Greve no Tribunal de Justiça
Ninguém nega a justeza da reivindicação do reajuste de 7,3% pelos serventuários da Justiça Estadual. Mas acreditar que esta reivindicação justifica dois meses de paralisação total do Judiciário carioca, com a suspensão de mandados de pagamento e até do cumprimento de medidas urgentes, sinceramente, é de um corporativismo sem par. Seria o mesmo que um advogado de empresa acreditar que a percepção de um salário baixo justificaria a perda de prazos processuais ou o não comparecimento às audiências durante uma greve.
Pior ainda foram os ataques contra a OAB/RJ, transformada em vilã da greve para o SindJustiça, apenas porque tentou garantir a sobrevivência dos advogados com a expedição de mandados de pagamento e cumprimento de medidas urgentes.
A condução desastrada desta greve pelo Sindicato dos Servidores conseguiu antipatizar o movimento junto aos advogados e à população, produzindo um efeito contrário ao desejado, pois obscureceu a conduta irresponsável do governo do Estado na negociação com os servidores.
Lamentável e preocupante também a postura da Administração do Tribunal de Justiça, que apoiou a greve com o dinheiro público, ou seja, fingindo que ela não existia e permitindo a marcação de ponto pelos grevistas.
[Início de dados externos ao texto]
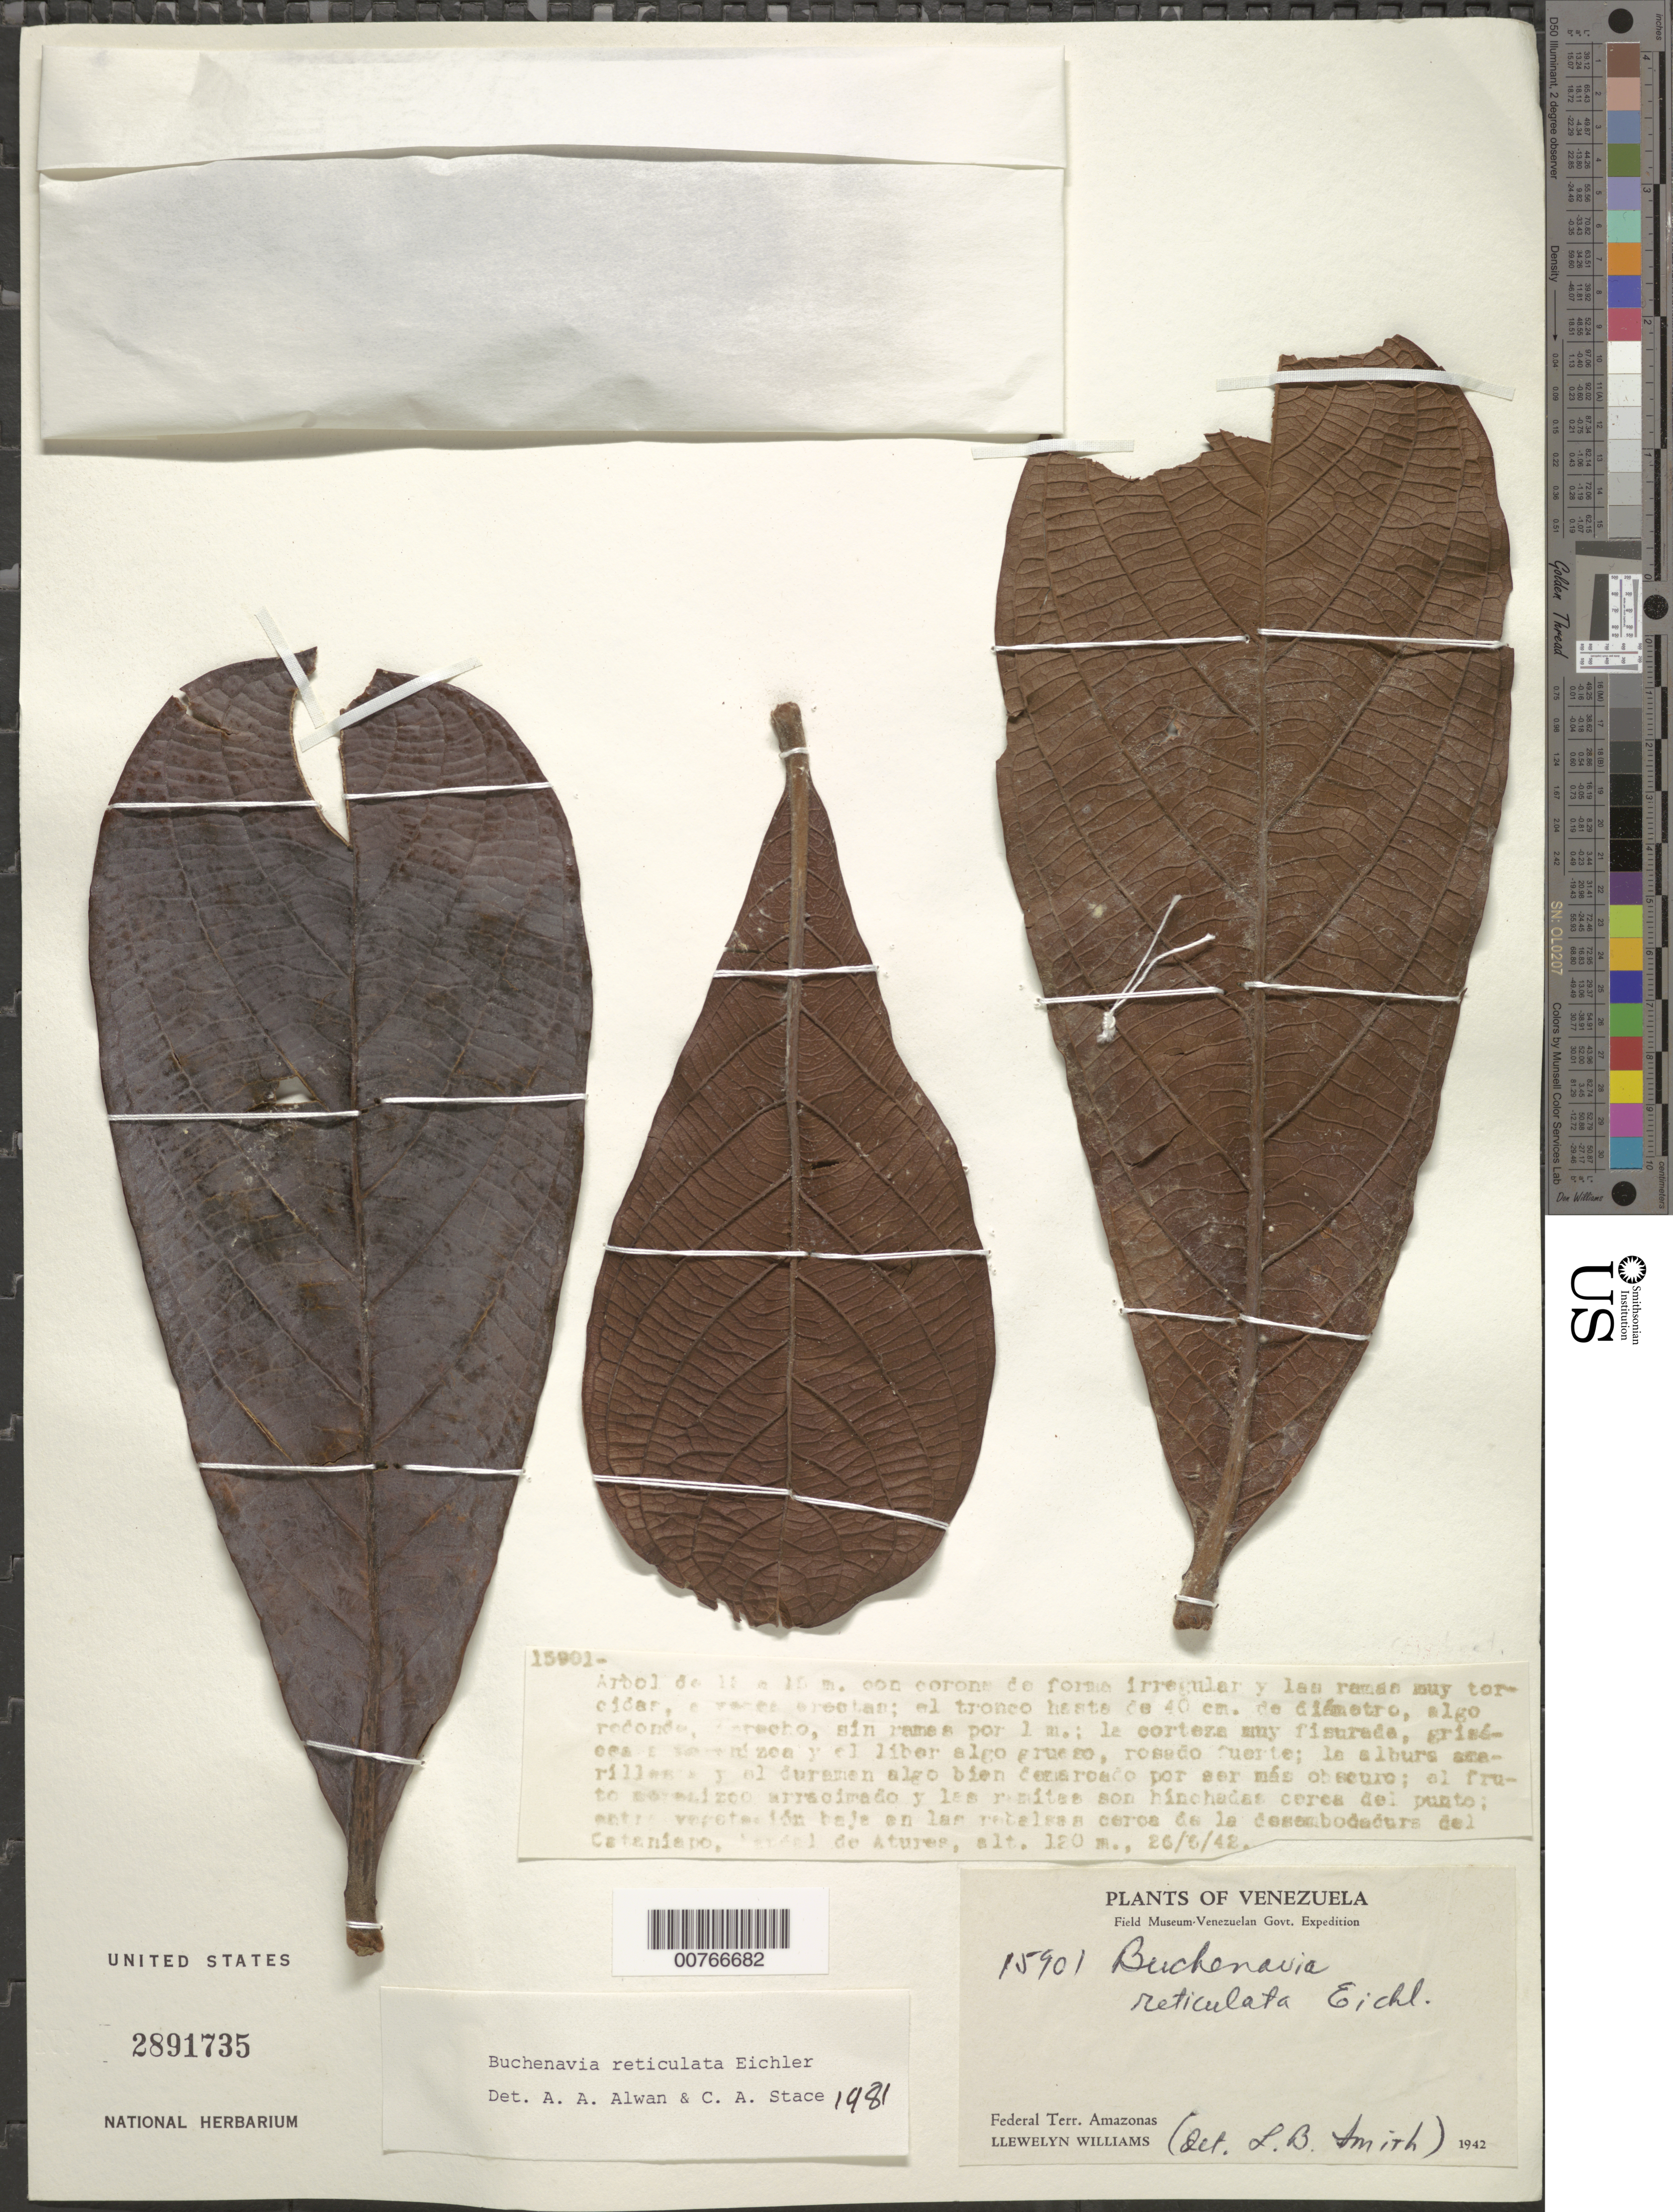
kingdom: Plantae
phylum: Tracheophyta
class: Magnoliopsida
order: Myrtales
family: Combretaceae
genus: Terminalia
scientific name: Terminalia pulcherrima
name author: (Exell & Stace) Gere & Boatwr.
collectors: Ll. Williams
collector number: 15901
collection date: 1942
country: Venezuela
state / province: Amazonas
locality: Federal Terr. Amazonas. Entre vegetación baje en las rebalsas cerca de la desembocadura del Cataniapo.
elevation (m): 120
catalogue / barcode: US 2891735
Se a moda de greve por tempo indeterminado com pagamento de salário pega, o Judiciário carioca terá um novo recesso de dois meses a cada ano.

STJ paralisa os processos de 800 trabalhadores
Os advogados que possuem reclamações trabalhistas envolvendo a sucessora da TV Manchete, TV Ômega Ltda (nome real da REDETV!), estão se queixando amargamente do Superior Tribunal de Justiça.
É que um Ministro do STJ concedeu uma liminar pedida pela empresa paralisando os processos de mais de 800 trabalhadores, sob a alegação de possível conflito de competência com um processo cível envolvendo uma disputa entre os compradores da concessão e os antigos donos, a família Bloch.
Os advogados se queixam que a liminar é absurda, contrariando toda a jurisprudência do próprio STJ sobre tais conflitos, sendo que o processo se arrasta há mais de um ano, impedindo o prosseguimento das execuções contra a TV Ômega Ltda.

Justiça do Trabalho em ritmo de marcha fúnebre
Um trabalhador ajuizou uma reclamação trabalhista em fevereiro deste ano e teve sua audiência na 16ª Vara designada apenas para outubro. Até aí nada demais, infelizmente. Porém, no dia designado para a audiência foi surpreendido com a informação de que o juiz estava com um “problema na coluna” e as audiências seriam adiadas. A nova data designada? Algum dia em maio de 2009. É por estas e outras que alguns defendem que a correição anual ordinária do TST em nosso Tribunal vire permanente.